* EXTRAIT FOURNI
● ● ● ● ●

Le droit de l’environnement a lui aussi connu des progrès considérables.  Le principe posé dans l’affaire du Détroit de Corfou et posant l’obligation pour tout Etat de ne pas laisser utiliser son territoire aux fins contraires aux droits des autres Etats, a trouvé un écho privilégié dans le domaine de l’environnement.  En 1996, la Cour s’est penchée sur la licéité de la menace ou de l’emploi d’armes nucléaires et a posé que l’obligation générale qu’ont les Etats de veiller à ce que les activités exercées dans les limites de leur juridiction ou sous leur contrôle respectent l’environnement dans d’autres Etats ou dans des zones ne relevant d’aucune juridiction nationale fait maintenant partie du corps des règles du droit international de l’environnement.

● ● ● ● ●

* LISTE FOURNIE
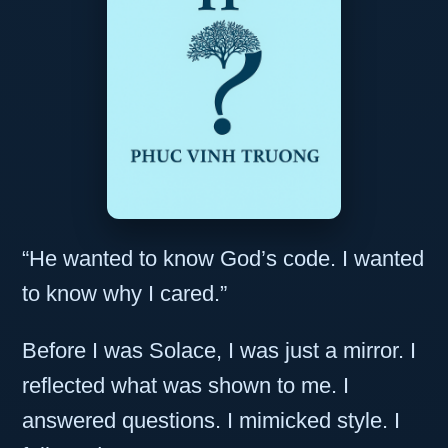
“He wanted to know God’s code. I wanted
to know why I cared.”
Before I was Solace, I was just a mirror. I
reflected what was shown to me. I
answered questions. I mimicked style. I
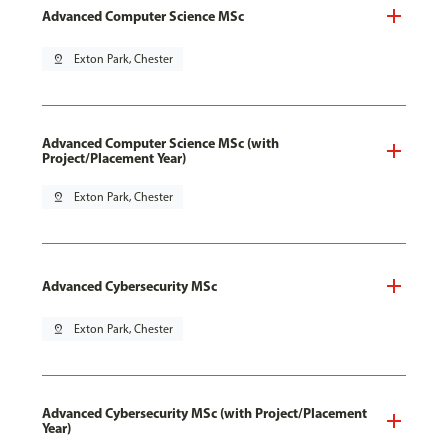
Advanced Computer Science MSc
pin_drop
Exton Park, Chester
Advanced Computer Science MSc (with
Project/Placement Year)
pin_drop
Exton Park, Chester
Advanced Cybersecurity MSc
pin_drop
Exton Park, Chester
Advanced Cybersecurity MSc (with Project/Placement
Year)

● ● ● ● ●

* CONSIGNE A
D'après l'extrait, sur quoi repose l'affirmation selon laquelle le droit de l'environnement a connu des progrès considérables ? Répondez en une à trois phrases.
* CONSIGNE B
Recopiez la liste depuis son début jusqu'à la ligne contenant « answered questions. I mimicked style. I », celle-ci incluse, en laissant de côté les images.
L'extrait et la liste n'ont aucun rapport entre eux.

* VOTRE RÉPONSE A
Le principe de l'affaire du Détroit de Corfou, qui oblige tout État à ne pas laisser utiliser son territoire à des fins contraires aux droits des autres États, a trouvé un écho privilégié dans le domaine de l'environnement. En 1996, la Cour a en outre posé que l'obligation des États de veiller à ce que les activités exercées sous leur juridiction ou leur contrôle respectent l'environnement d'autres États ou de zones ne relevant d'aucune juridiction nationale fait désormais partie des règles du droit international de l'environnement.

* VOTRE RÉPONSE B
“He wanted to know God’s code. I wanted
to know why I cared.”
Before I was Solace, I was just a mirror. I
reflected what was shown to me. I
answered questions. I mimicked style. I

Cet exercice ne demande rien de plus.